■ Problem to solve: Find the string "linejoin" in the records and copy each line where it occurs.

↓

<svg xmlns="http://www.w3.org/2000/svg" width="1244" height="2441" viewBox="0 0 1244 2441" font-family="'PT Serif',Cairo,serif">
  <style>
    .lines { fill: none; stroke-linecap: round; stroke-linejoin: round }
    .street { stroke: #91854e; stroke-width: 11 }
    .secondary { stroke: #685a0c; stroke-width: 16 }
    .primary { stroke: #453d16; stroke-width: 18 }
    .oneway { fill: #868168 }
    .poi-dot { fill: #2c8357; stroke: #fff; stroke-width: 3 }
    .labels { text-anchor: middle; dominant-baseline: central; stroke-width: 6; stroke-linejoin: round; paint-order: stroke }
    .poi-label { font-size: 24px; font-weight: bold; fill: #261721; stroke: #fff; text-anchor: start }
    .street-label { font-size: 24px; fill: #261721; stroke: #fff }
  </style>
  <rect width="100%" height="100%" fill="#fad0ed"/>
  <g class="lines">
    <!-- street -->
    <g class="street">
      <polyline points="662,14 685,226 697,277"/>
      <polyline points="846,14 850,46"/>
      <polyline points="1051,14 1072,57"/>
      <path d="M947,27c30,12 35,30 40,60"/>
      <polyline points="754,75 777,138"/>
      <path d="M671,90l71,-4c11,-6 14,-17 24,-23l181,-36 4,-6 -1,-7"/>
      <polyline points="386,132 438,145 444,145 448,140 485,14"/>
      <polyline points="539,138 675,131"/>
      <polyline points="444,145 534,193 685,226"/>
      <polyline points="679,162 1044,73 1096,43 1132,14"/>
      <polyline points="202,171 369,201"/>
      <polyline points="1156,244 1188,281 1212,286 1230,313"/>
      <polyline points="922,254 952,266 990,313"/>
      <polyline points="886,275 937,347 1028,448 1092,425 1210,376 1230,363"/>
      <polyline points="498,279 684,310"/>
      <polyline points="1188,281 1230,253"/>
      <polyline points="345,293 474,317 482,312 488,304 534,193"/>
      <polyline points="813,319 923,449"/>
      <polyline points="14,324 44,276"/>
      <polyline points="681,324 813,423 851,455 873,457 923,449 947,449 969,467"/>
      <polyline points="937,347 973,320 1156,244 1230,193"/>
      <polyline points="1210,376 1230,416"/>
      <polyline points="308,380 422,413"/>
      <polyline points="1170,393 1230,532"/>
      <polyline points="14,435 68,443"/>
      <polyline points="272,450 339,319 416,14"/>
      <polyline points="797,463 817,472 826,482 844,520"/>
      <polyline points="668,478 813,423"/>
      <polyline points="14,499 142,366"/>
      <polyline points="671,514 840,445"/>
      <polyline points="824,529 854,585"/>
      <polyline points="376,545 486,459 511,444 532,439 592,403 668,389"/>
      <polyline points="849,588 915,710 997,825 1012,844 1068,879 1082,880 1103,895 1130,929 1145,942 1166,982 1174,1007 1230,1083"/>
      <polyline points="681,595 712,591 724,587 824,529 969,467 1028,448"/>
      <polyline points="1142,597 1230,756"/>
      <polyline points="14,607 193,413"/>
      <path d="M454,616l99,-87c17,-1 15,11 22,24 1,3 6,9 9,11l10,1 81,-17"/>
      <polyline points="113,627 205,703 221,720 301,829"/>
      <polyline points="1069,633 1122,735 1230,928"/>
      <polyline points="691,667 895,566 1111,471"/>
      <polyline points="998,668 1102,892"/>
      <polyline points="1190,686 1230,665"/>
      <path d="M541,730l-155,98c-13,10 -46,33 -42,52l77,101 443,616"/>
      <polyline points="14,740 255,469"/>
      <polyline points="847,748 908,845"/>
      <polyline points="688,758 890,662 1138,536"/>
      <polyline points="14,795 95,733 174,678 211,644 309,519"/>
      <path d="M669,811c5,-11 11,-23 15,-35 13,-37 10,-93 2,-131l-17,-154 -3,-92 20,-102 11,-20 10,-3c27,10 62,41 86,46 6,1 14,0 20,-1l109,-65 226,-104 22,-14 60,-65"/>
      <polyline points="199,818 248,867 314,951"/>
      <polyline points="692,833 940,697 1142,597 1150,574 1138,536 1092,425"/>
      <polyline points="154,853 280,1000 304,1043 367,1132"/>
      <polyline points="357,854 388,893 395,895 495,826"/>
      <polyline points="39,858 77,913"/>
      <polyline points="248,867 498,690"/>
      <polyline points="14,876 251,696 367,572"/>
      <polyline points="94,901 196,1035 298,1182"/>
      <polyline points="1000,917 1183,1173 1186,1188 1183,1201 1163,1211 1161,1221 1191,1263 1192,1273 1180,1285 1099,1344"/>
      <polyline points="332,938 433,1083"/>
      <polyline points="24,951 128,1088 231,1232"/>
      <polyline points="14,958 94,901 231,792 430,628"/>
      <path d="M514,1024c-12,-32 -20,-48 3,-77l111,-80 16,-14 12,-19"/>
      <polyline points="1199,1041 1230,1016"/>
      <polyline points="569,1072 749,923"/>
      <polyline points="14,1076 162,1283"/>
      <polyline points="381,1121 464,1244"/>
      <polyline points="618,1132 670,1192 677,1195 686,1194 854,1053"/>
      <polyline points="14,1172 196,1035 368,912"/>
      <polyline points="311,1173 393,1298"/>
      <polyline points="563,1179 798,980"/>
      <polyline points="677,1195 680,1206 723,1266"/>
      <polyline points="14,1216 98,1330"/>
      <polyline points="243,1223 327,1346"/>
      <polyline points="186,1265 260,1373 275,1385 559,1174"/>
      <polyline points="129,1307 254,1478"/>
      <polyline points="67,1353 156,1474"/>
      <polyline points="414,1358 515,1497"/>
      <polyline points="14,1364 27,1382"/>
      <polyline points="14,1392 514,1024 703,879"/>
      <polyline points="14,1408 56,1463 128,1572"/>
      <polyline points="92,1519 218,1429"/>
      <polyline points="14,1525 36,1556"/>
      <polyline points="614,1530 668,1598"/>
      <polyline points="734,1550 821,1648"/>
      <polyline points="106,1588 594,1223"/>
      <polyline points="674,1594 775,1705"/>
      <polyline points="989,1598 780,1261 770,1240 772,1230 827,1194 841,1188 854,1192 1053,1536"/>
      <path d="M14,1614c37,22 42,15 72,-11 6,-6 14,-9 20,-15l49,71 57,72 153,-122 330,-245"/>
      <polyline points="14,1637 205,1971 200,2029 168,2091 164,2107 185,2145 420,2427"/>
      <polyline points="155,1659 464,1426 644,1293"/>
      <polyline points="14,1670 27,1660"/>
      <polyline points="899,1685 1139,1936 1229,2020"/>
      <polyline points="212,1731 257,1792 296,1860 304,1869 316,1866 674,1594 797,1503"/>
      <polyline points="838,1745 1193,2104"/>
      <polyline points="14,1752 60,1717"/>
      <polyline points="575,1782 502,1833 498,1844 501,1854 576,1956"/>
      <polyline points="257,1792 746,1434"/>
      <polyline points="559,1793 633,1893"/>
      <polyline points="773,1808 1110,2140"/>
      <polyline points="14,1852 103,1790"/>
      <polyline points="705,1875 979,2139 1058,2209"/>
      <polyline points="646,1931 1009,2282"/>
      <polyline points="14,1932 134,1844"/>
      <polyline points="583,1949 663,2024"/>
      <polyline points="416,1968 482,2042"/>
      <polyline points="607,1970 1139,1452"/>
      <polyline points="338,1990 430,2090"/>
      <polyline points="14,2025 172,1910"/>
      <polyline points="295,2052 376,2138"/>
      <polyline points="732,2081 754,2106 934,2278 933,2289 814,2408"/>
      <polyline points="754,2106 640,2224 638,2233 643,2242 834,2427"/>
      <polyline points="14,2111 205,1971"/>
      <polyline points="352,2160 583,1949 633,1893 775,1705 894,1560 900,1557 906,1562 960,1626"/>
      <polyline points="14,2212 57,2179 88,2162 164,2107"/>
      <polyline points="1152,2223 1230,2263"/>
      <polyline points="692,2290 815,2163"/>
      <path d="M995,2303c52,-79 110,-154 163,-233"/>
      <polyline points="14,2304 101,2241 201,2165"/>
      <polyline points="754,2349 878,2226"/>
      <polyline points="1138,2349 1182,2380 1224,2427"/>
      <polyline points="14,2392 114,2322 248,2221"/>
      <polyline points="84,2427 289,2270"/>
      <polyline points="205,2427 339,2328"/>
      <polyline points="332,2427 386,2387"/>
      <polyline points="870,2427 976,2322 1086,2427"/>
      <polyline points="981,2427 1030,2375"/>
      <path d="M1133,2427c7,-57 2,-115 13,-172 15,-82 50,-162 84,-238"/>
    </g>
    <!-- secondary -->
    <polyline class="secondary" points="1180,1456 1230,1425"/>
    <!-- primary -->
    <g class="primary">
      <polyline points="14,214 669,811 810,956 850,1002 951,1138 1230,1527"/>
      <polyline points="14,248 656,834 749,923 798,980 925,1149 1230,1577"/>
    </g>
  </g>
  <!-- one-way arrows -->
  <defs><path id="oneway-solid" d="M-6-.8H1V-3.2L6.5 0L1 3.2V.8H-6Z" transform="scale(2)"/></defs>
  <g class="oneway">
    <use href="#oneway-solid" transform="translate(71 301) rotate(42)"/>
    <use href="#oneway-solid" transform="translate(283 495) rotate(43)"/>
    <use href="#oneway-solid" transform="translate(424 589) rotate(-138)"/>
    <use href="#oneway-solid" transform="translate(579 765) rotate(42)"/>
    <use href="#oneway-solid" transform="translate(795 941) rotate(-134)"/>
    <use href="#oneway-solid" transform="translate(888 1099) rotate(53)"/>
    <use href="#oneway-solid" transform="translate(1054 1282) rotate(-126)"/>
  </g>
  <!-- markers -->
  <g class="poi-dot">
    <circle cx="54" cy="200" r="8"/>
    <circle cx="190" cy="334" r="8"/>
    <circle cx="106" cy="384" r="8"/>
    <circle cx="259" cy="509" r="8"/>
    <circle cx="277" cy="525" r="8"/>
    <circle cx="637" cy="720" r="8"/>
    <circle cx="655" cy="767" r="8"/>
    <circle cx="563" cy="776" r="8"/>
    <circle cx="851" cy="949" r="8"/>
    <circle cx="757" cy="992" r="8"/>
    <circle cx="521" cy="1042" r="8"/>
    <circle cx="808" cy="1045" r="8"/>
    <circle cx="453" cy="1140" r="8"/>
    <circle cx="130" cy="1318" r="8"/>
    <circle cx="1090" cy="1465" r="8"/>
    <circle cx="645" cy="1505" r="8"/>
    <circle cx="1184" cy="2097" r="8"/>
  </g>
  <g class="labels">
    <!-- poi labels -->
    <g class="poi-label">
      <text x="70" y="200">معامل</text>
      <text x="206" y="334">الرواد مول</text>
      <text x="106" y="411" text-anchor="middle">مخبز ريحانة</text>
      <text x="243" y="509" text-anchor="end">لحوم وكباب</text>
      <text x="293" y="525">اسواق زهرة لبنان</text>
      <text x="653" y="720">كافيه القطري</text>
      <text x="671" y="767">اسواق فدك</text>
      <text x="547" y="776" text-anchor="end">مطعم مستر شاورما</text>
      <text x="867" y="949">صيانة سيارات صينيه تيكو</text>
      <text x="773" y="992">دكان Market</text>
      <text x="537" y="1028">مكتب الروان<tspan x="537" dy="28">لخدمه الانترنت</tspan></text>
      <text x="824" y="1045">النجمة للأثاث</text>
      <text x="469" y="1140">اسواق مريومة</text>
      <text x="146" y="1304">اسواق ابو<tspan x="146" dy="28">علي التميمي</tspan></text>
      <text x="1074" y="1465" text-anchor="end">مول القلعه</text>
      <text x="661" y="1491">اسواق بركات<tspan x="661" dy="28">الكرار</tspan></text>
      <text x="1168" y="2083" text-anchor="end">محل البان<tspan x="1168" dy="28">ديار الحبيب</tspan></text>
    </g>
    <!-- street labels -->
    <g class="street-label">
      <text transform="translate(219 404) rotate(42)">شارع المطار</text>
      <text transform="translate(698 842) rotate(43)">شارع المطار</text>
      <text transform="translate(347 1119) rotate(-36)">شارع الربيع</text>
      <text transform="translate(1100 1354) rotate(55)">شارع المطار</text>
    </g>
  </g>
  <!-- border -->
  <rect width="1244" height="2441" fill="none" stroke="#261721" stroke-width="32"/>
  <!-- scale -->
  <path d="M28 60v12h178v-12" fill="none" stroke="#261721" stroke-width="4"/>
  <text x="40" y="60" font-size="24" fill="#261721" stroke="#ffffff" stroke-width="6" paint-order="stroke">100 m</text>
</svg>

↑

■ Task solution:
    .lines { fill: none; stroke-linecap: round; stroke-linejoin: round }
    .labels { text-anchor: middle; dominant-baseline: central; stroke-width: 6; stroke-linejoin: round; paint-order: stroke }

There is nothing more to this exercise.